**TEXTO APRESENTADO:**
···

O Senado da Argentina aprovou nesta quarta-feira a legalização do aborto até a 14ª semana de gestação, uma decisão histórica que transforma o país em um dos pioneiros das conquistas sociais na América Latina.
A legalização do aborto, um projeto do presidente de centro-esquerda Alberto Fernández, já havia sido aprovado na Câmara dos Deputados em 11 de dezembro e nesta quarta-feira recebeu os votos favoráveis de 38 senadores, 29 votos contrários e uma abstenção, um resultado mais folgado que o previsto.
Fernández celebrou o resultado no Twitter. "O aborto seguro, legal e gratuito é lei. Hoje somos uma sociedade melhor que amplia direitos às mulheres e garante a saúde pública", escreveu o chefe de Estado.
El aborto seguro, legal y gratuito es ley.
— Alberto Fernández (@alferdez) December 30, 2020
A ello me comprometí que fuera en los días de campaña electoral.
Hoy somos una sociedad mejor que amplía derechos a las mujeres y garantiza la salud pública.
Recuperar el valor de la palabra empeñada. Compromiso de la política. pic.twitter.com/cZRy179Zrj
A votação durante a madrugada foi acompanhada por milhares de militantes feministas, que celebraram e choraram de emoção com o resultado, após mais de 12 horas de espera nas proximidades do Congresso. Além das mulheres que estavam na praça diante do Parlamento, muitas saíram às janelas e varandas para comemorar a notícia.

···

**DESCRIÇÃO DA TAREFA:**
Segundo a notícia sobre a votação no Senado argentino, quantos senadores votaram a favor da legalização do aborto?

**TRECHO DOS DADOS:**
···

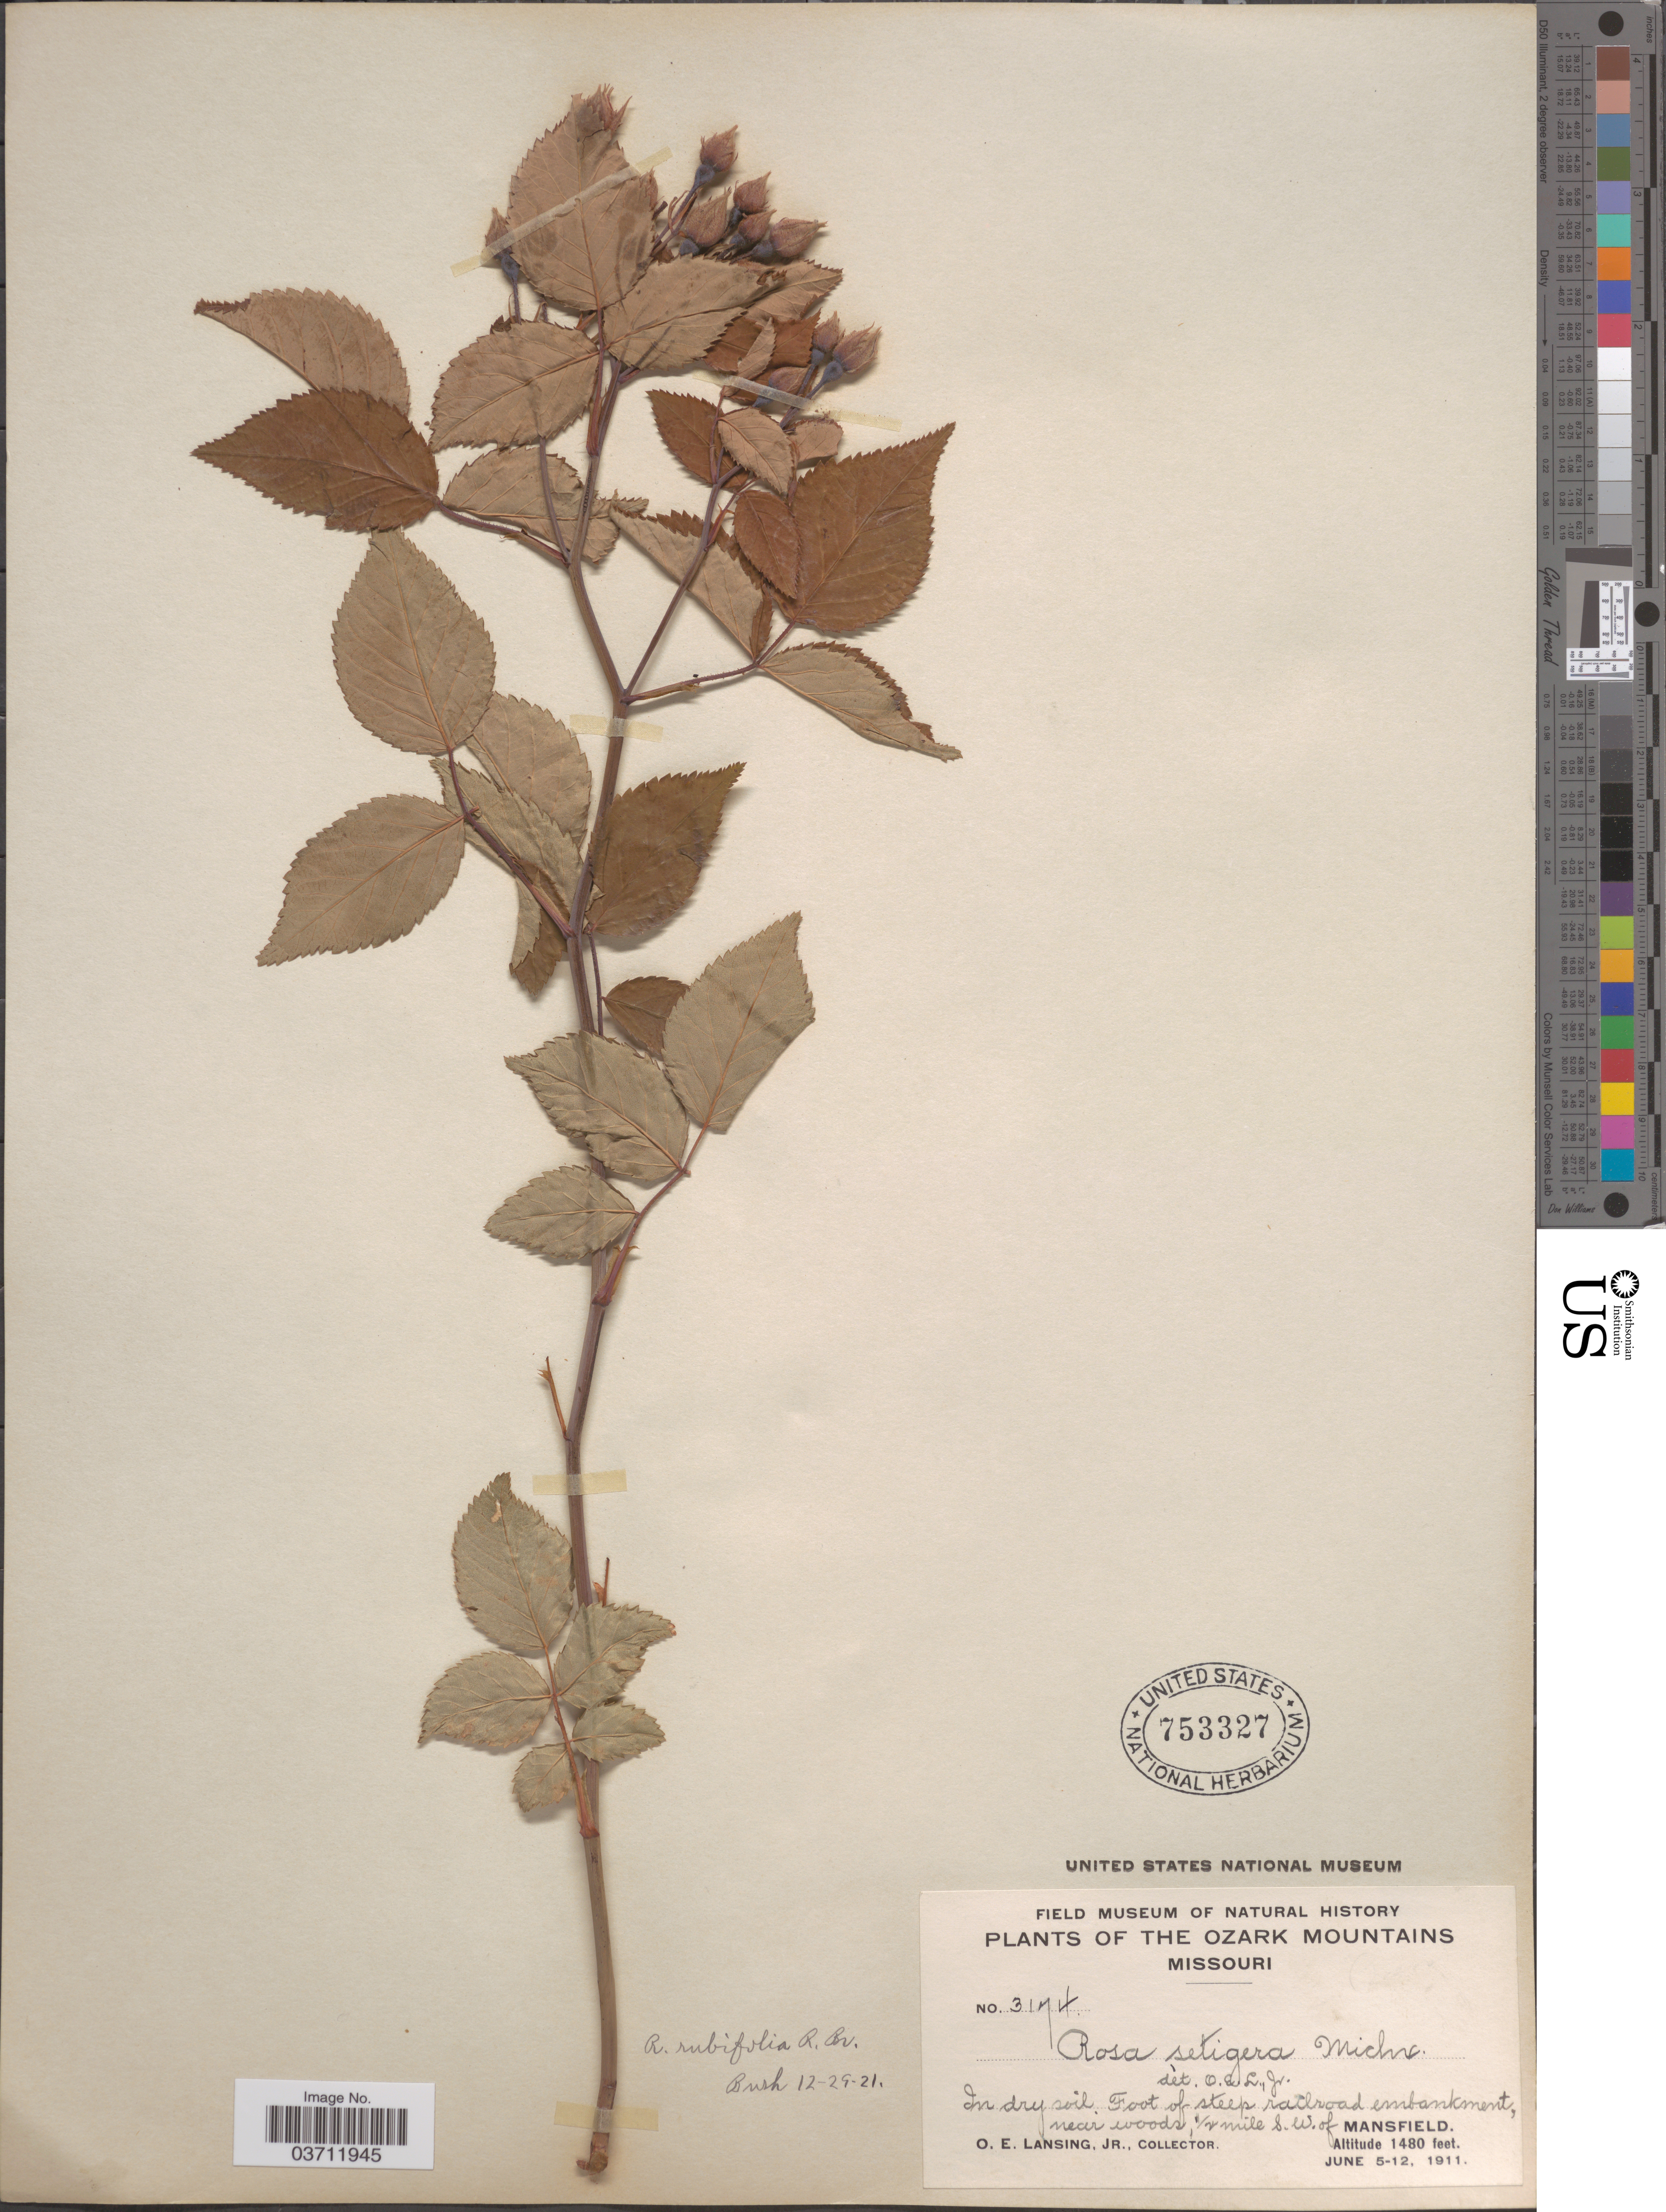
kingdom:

···

**RESPOSTA:**
38 senadores.